- _Activity list_
1: In the passage on the Proposed Regulations, rewrite the part that begins at the words "3.18. If the" and stops after "a for-profit ECB.", replacing "national securities regulator" with "single securities regulator".
2: Translate this sentence from the passage on the Proposed Regulations into French: "FAIR Canada submits that permitting multiple approved ECBs will worsen the problem of poor complaint handling and redress mechanisms rather than improve it."
3: Go on writing the passage on the Proposed Regulations, picking up after its final sentence.

- _Reading passage_
● ● ● ●
3.13. The Proposed Regulations make it more difficult to detect and address widespread issues. As a result, it will be more difficult to detect and address truly systemic risks in the system, which may affect the financial markets and the economy as a whole.

3.14. FAIR Canada recommends that the FCAC be mandated to investigate systemic issues and require the relevant bank to correct the practice and compensate consumers who have been overcharged or suffered other financial loss.

Types of Awards Narrowed

3.15. The Proposed Regulations require that ECBs “…deal with and resolve complaints in a manner that affects only the parties to them”. This prevents an order which would provide that action be taken that would affect other consumers and/or potential complainants. This is unduly restrictive and not in the interest of consumers. Remedial action that will affect more than the parties will be unduly circumscribed.

Federal Expert Report Pointed Out Existing Weaknesses in Complaint Handling and Consumer Redress

3.16. As noted in the January 2009 Report of the Expert Panel on Securities Regulation regarding the inadequacy of complaint handling and redress mechanisms in Canada:

Although many mechanisms have been put in place to provide investors with simpler, more cost-effective alternatives to the courts, the numerous organizations, the multi-step processes, and the lack of uniformity across Canada pose challenges for investors to properly understand and achieve a proper conclusion in an expeditious manner. Based on some of the personal accounts, it appears that investors are often not provided with the information required to understand the full range of options available to seek redress.[30]

3.17. FAIR Canada submits that permitting multiple approved ECBs will worsen the problem of poor complaint handling and redress mechanisms rather than improve it.

National Securities Regulator

3.18. If the Federal Government weakens consumer protection for consumers of banks, this will undermine public confidence that a national securities regulator would lead to improved consumer protection in investments and thereby undermine public support for a national regulator.

3.19. The Proposed Regulations also run contrary to the more pro-consumer stance of provincial securities regulators, who are supporting mandatory participation in OBSI and have not allowed investment firms to leave OBSI and choose a for-profit ECB.
● ● ● ●
- _Record set_
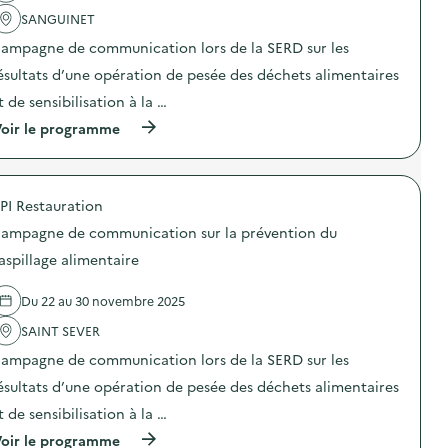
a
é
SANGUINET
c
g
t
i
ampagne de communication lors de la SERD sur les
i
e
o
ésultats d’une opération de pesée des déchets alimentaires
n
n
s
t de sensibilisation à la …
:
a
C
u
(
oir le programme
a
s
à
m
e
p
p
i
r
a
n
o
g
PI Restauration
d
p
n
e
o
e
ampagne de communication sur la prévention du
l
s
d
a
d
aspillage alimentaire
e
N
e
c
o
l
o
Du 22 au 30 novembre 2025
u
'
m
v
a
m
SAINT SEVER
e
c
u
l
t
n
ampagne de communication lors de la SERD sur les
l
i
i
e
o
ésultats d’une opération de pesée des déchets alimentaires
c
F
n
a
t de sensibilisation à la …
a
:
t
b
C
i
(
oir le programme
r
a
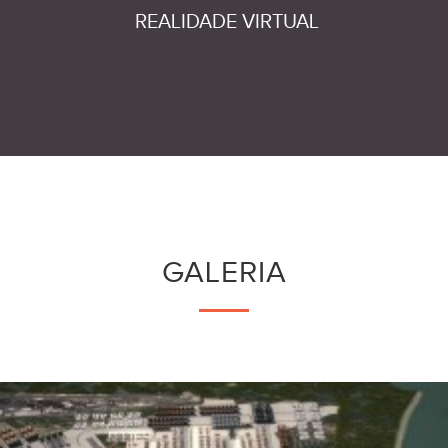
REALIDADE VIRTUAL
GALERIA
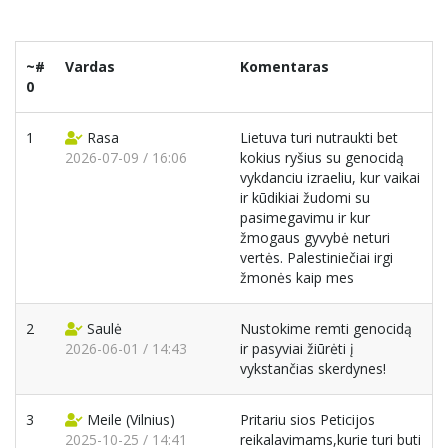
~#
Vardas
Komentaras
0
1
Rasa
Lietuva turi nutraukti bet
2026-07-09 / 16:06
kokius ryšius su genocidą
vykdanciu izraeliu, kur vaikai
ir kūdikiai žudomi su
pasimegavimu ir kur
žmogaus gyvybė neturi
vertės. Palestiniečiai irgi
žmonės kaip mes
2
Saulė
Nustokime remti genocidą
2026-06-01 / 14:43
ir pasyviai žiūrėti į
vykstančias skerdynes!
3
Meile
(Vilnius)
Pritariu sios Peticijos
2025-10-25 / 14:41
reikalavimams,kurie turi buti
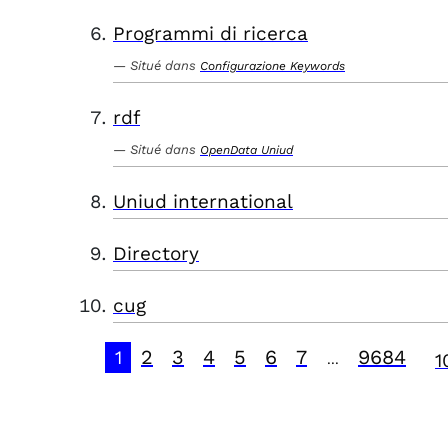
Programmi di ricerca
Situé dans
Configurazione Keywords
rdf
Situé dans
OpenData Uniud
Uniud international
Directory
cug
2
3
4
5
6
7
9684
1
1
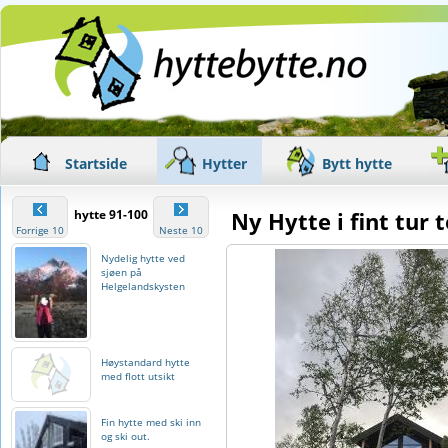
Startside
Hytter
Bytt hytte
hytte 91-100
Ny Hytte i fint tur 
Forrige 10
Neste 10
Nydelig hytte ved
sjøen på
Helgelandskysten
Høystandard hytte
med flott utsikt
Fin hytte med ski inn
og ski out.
● ● ● ●
- _Results_
1:
3.18. If the Federal Government weakens consumer protection for consumers of banks, this will undermine public confidence that a single securities regulator would lead to improved consumer protection in investments and thereby undermine public support for a national regulator.

3.19. The Proposed Regulations also run contrary to the more pro-consumer stance of provincial securities regulators, who are supporting mandatory participation in OBSI and have not allowed investment firms to leave OBSI and choose a for-profit ECB.

2: FAIR Canada soutient que le fait d'autoriser plusieurs organismes externes de traitement des plaintes approuvés aggravera le problème des mécanismes déficients de traitement des plaintes et de recours au lieu de l'améliorer.

3:
3.20. Canadian consumers would be better served if the Minister of Finance brought Canadian banking regulations up to current international standards for consumer redress, by implementing one, independent, national external consumer dispute resolution service for banks being either OBSI or a statutory banking ombudsman. In the absence of this we recommend that major changes be made to the Proposed Regulations to address the major deficiencies highlighted in this letter.

Public Consultation

3.21. We also respectfully submit that a 30 day comment period, issued in the summer, for the Proposed Regulations is far too short, and should be extended to coincide with the consultation being undertaken by the FCAC regarding the Proposed Guidelines, which deal with the same subject matter, the deadline for which is September 10, 2012. 

3.22. We also respectfully submit that all comment letters received should be posted in the public domain in the interests of transparency.

We thank you for the opportunity to provide our comments and views in this submission. We welcome its public posting and would be pleased to discuss this letter with you at your convenience. Feel free to contact Ermanno Pascutto at 416-214-3443 ( or Marian Passmore at 416-214-3441 (




Canadian Foundation for Advancement of Investor Rights


Appendix A


[1] Proposed Regulatory Text (Approved External Complaints Bodies (Banks and Authorized Foreign Banks) Regulations), C. Gaz. 2012.I.2084 (Bank Act).

[2] FAIR Canada reserves the right to provide further comments on the Proposed Guidelines as well as the Proposed Guidance for Internal Dispute Resolution by separate letter to the FCAC prior to the deadline for comments.

[3] Proposed Regulatory Text (Approved External Complaints Bodies (Banks and Authorized Foreign Banks) Regulations), C. Gaz. 2012.I.2084 (Bank Act).

[4] Letter to Minister of Finance dated November 15, 2011, available in FAIR Canada’s November Newsletter online at; Letter to Minister of Finance dated March 21, 2012 referenced in our April 2012 Newsletter, available online at

[5] Proposed Regulatory Text (Approved External Complaints Bodies (Banks and Authorized Foreign Banks) Regulations), C. Gaz. 2012.I.2084 (Bank Act).

[6] G20 High Level Principles on Consumer Financial Protection, Framework at page 4.

[7] See World Bank Report issued January 2012 “Resolving disputes between consumers and financial businesses: Fundamentals for a financial ombudsman” at page 9.

[8] G20 High Level Principles, at page 4.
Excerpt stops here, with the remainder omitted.